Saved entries
'''

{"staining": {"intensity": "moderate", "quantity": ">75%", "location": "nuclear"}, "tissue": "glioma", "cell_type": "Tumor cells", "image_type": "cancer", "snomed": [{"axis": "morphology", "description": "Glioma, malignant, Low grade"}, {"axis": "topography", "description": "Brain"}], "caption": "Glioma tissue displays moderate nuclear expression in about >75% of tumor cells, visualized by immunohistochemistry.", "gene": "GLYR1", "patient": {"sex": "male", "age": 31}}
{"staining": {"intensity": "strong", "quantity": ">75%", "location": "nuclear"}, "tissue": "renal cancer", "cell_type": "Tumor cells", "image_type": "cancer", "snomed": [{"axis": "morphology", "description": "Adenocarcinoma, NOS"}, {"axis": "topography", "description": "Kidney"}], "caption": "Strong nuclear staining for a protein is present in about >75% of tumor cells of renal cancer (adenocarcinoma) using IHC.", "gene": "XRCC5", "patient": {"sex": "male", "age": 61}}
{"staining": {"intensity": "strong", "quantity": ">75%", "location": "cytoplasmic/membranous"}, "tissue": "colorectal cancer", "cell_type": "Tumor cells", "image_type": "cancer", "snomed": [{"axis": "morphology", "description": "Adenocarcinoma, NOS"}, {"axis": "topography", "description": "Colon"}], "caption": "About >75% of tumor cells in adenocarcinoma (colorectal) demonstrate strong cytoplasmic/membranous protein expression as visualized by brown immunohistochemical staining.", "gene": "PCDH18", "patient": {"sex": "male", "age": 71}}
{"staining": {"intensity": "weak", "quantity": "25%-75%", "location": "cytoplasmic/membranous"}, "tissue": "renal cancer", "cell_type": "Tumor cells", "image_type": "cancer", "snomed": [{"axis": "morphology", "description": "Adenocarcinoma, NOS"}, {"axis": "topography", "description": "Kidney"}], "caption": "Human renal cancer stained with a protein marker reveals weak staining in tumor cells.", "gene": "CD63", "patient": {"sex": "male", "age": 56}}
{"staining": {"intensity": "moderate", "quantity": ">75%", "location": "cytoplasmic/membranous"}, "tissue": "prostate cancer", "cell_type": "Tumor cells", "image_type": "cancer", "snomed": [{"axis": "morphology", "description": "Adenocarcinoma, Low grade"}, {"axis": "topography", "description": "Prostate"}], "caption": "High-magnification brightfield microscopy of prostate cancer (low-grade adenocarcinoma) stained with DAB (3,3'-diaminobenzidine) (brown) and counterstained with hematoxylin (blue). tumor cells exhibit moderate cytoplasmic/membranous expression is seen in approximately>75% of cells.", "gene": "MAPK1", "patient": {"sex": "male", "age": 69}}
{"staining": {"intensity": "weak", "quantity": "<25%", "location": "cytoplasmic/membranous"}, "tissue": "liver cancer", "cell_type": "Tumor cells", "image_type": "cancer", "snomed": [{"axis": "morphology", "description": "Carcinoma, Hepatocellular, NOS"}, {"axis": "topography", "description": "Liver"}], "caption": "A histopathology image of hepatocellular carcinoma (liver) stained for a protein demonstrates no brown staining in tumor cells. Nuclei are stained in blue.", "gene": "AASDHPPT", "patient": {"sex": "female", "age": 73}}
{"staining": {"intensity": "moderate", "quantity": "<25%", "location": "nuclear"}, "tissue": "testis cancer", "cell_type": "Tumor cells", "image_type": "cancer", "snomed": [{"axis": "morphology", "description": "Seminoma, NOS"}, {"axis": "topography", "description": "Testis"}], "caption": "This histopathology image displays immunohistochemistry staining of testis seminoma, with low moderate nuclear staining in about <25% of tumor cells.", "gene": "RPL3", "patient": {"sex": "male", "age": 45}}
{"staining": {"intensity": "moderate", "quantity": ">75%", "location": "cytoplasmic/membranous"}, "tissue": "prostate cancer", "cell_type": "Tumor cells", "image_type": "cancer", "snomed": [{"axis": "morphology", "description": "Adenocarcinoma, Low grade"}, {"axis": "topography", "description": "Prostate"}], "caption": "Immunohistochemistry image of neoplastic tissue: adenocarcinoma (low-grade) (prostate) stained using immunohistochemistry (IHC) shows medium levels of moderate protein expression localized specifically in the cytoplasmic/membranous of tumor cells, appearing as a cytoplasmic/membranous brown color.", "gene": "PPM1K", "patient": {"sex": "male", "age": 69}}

'''

§ REQUIRED ACTION
For each line above that holds the string "histopathology", provide a copy of that line.

§ ANSWER FOR THE TASK
{"staining": {"intensity": "weak", "quantity": "<25%", "location": "cytoplasmic/membranous"}, "tissue": "liver cancer", "cell_type": "Tumor cells", "image_type": "cancer", "snomed": [{"axis": "morphology", "description": "Carcinoma, Hepatocellular, NOS"}, {"axis": "topography", "description": "Liver"}], "caption": "A histopathology image of hepatocellular carcinoma (liver) stained for a protein demonstrates no brown staining in tumor cells. Nuclei are stained in blue.", "gene": "AASDHPPT", "patient": {"sex": "female", "age": 73}}
{"staining": {"intensity": "moderate", "quantity": "<25%", "location": "nuclear"}, "tissue": "testis cancer", "cell_type": "Tumor cells", "image_type": "cancer", "snomed": [{"axis": "morphology", "description": "Seminoma, NOS"}, {"axis": "topography", "description": "Testis"}], "caption": "This histopathology image displays immunohistochemistry staining of testis seminoma, with low moderate nuclear staining in about <25% of tumor cells.", "gene": "RPL3", "patient": {"sex": "male", "age": 45}}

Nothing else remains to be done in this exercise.